Le vieux Puyadou sortit vers moi avec son bonnet de coton un peu jaune et ses sabots :

— Donne-moi tes bêtes et entre, je vais les attacher.

Lorsque j’entrai, la vieille qui pesait le tabac, et faisait le poids pincée par pincée, s’écria :

— Ha ! mon pauvre, comme il a grandi ton neveu !

— La mauvaise herbe croît vite, dit mon oncle en riant.

— Oh ! Je suis sûre, dit la Puyadoune, que ce n’est pas un méchant garçon ; d’ailleurs il ne tiendrait pas de son pauvre père.

Tous ces témoignages d’estime qui me revenaient sur mon défunt père, me faisaient bien content, et aujourd’hui encore, après bien des années, je n’y pense pas sans plaisir.

Ayant pesé le tabac, la vieille mit la soupière sur la table et nous convia à nous servir. L’oncle prit une pleine cuiller de soupe, histoire de réchauffer l’assiette et m’en donna autant. Après que nous eûmes fini, le père Puyadou, avec une grande pinte, nous remplit notre assiette de vin. Là ! là ! disait mon oncle, mais l’autre versait toujours.
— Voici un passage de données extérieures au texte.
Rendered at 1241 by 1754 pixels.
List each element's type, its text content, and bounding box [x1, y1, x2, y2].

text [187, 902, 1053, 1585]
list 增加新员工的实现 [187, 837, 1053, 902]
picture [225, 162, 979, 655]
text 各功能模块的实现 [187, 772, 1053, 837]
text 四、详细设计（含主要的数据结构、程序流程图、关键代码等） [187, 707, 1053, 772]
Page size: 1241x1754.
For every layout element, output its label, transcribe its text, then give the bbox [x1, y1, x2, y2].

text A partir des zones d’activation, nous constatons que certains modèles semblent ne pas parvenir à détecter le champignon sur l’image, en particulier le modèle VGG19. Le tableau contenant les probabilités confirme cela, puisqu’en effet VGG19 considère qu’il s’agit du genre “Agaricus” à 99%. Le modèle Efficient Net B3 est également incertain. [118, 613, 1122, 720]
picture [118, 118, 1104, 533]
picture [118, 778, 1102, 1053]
— Ah ! par ma foi, dit la vieille, pour faire un bon chabrol il faut que la cuiller baigne : et puis vous n’êtes pas encore au Frau.

— Il nous faut une grosse heure, dit mon oncle. Et votre Jeantain n’est pas encore rentré ?

— Oh ! il viendra demain matin sur le coup de onze heures ou midi. C’est lui qui ferme toutes les foires.

— Je l’ai vu en passant dans la rue Limogeanne devant chez Guillaumin ; mais il y avait beaucoup de monde ; je ne lui ai pas parlé.